HAYRETLE TAKİP EDİLEN BİR GÖÇ POLİTİKASI YÖNETİYORUZ
Geçici koruma statüsündeki sığınmacıların hangi ile yerleştirileceğine dair belli parametreler olduğunu aktaran Bakan Soylu, Türkiye’nin 4 milyon insanı başarılı şekilde karşıladığını ve süreci başarılı yürüttüğünü söyledi. Soylu, Suriyelilerin geldikleri andan itibaren bütün kimliklendirme çalışmalarının yapıldığını dile getirerek, “İlk geldikleri anda bütün biyometrik verileri alındı. Artı bütün çocuklarının kayıtları alındı. Aşıları birebir takip edildi.

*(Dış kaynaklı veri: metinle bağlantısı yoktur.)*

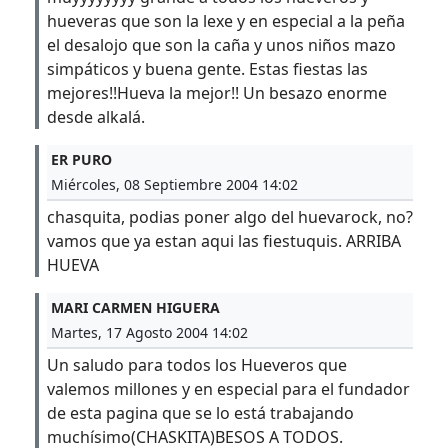
hueveras que son la lexe y en especial a la peña
el desalojo que son la caña y unos niños mazo
simpáticos y buena gente. Estas fiestas las
mejores!!Hueva la mejor!! Un besazo enorme
desde alkalá.
ER PURO
Miércoles, 08 Septiembre 2004 14:02
chasquita, podias poner algo del huevarock, no?
vamos que ya estan aqui las fiestuquis. ARRIBA
HUEVA
MARI CARMEN HIGUERA
Martes, 17 Agosto 2004 14:02
Un saludo para todos los Hueveros que
valemos millones y en especial para el fundador
de esta pagina que se lo está trabajando
muchísimo(CHASKITA)BESOS A TODOS.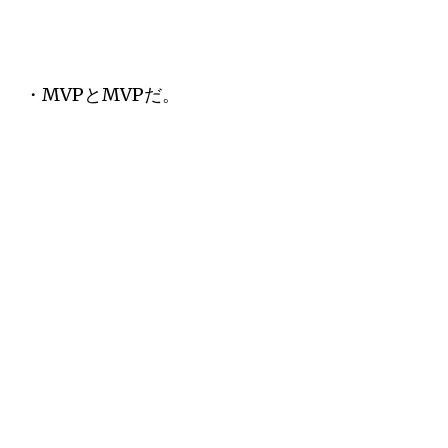
・MVPとMVPだ。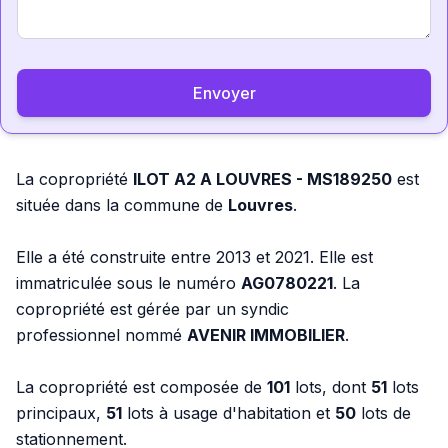
Envoyer
La copropriété
ILOT A2 A LOUVRES - MS189250
est
située dans la commune de
Louvres
.
Elle a été construite entre 2013 et 2021. Elle est
immatriculée sous le numéro
AG0780221
. La
copropriété est gérée par un syndic
professionnel nommé
AVENIR IMMOBILIER
.
La copropriété est composée de
101
lots, dont
51
lots
principaux,
51
lots à usage d'habitation et
50
lots de
stationnement.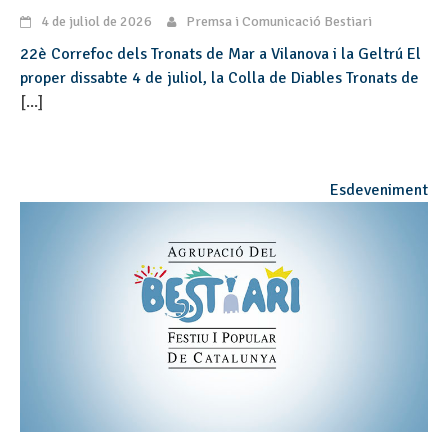
4 de juliol de 2026
Premsa i Comunicació Bestiari
22è Correfoc dels Tronats de Mar a Vilanova i la Geltrú El
proper dissabte 4 de juliol, la Colla de Diables Tronats de
[...]
Esdeveniment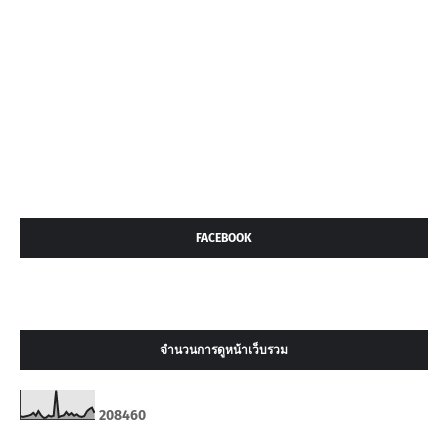
FACEBOOK
จำนวนการดูหน้าเว็บรวม
2
0
8
4
6
0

Eğitimleri takip edildi. Dünyanın hayretle takip ettiği bir göç politikası yönetiyoruz. İlkokullaşma oranı yüzde 96’nın üzerinde. Bu, onların bu topraklarda bu ülkenin kurallarına uymaları açısından önemli bir süreç” diye konuştu.
İstanbul’un Suriyeli alma kapasitesini 567 binde durdurduklarını kaydeden Soylu, yeni kayıtlara şehri kapattıklarını söyledi. Soylu, İstanbul’daki Suriyeli sayısının 549 bin olduğunu vurgulayarak, “İstanbul’dan 190 bin kişiyi gönderdik” dedi.